The FDA assessed data of the Lumipulse G pTau217/β-Amyloid 1-42 Plasma Ratio, from a multi-center clinical study involving 499 plasma samples from cognitively impaired adults. The samples were analyzed using the Lumipulse test and compared to results from either amyloid PET scans or cerebrospinal fluid (CSF) tests. The study found that 91.7% of individuals who tested positive with the Lumipulse assay also showed the presence of amyloid plaques according to PET or CSF results. Meanwhile, 97.3% of those with negative Lumipulse results had corresponding negative findings on PET or CSF tests. Fewer than 20% of participants received an indeterminate result from the Lumipulse test.

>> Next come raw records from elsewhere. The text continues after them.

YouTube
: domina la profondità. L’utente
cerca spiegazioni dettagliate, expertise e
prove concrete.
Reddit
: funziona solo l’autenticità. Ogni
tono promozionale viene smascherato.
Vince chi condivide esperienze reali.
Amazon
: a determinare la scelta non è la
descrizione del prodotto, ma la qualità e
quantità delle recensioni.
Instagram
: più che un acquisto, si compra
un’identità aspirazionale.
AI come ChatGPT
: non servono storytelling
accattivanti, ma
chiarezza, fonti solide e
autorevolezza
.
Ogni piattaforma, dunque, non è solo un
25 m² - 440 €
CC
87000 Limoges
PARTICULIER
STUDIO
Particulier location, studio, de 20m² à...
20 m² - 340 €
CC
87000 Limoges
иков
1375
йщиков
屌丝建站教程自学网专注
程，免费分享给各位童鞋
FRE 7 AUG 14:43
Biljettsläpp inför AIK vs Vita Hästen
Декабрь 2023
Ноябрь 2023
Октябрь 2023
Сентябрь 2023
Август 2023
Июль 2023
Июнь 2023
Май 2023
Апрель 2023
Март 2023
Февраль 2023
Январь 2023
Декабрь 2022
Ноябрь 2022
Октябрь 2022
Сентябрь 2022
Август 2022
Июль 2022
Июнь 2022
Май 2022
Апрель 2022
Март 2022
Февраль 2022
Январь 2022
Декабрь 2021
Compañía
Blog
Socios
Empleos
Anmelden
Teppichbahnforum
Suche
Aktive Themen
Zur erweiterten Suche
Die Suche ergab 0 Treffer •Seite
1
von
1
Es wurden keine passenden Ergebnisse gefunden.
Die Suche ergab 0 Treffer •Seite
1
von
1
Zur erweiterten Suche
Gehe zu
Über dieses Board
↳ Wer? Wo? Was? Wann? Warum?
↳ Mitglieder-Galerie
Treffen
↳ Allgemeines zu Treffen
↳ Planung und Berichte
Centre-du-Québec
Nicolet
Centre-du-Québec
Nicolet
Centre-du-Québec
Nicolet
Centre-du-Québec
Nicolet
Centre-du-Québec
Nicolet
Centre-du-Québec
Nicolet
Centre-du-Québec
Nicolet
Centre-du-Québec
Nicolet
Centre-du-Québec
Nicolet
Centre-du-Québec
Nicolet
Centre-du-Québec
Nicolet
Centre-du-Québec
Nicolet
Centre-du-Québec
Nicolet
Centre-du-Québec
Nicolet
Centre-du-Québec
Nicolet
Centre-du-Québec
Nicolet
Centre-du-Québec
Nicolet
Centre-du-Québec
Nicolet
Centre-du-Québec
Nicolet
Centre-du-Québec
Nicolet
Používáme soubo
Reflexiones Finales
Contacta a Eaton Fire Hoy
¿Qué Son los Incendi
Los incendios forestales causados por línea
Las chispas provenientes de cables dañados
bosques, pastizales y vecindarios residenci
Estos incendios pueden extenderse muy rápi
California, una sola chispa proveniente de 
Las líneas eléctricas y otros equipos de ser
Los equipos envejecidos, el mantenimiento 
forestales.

These outcome showcases that Lumipulse can accurately determine the presence or absence of amyloid pathology linked to Alzheimer’s disease in cognitively impaired patients at the time of testing. It is intended for use in specialized care settings for individuals showing signs and symptoms of cognitive decline. The test results should be interpreted alongside other clinical information about the patient. Though the blood test has been cleared by FDA, a statement released by the agency warns it is not always accurate – “False negative results could result in additional unnecessary diagnostic tests and potential delay in effective treatment. Importantly, the Lumipulse G pTau217/ß-Amyloid 1-42 Plasma Ratio is not intended as a screening or stand-alone diagnostic test and other clinical evaluations or additional tests should be used for determining treatment options.”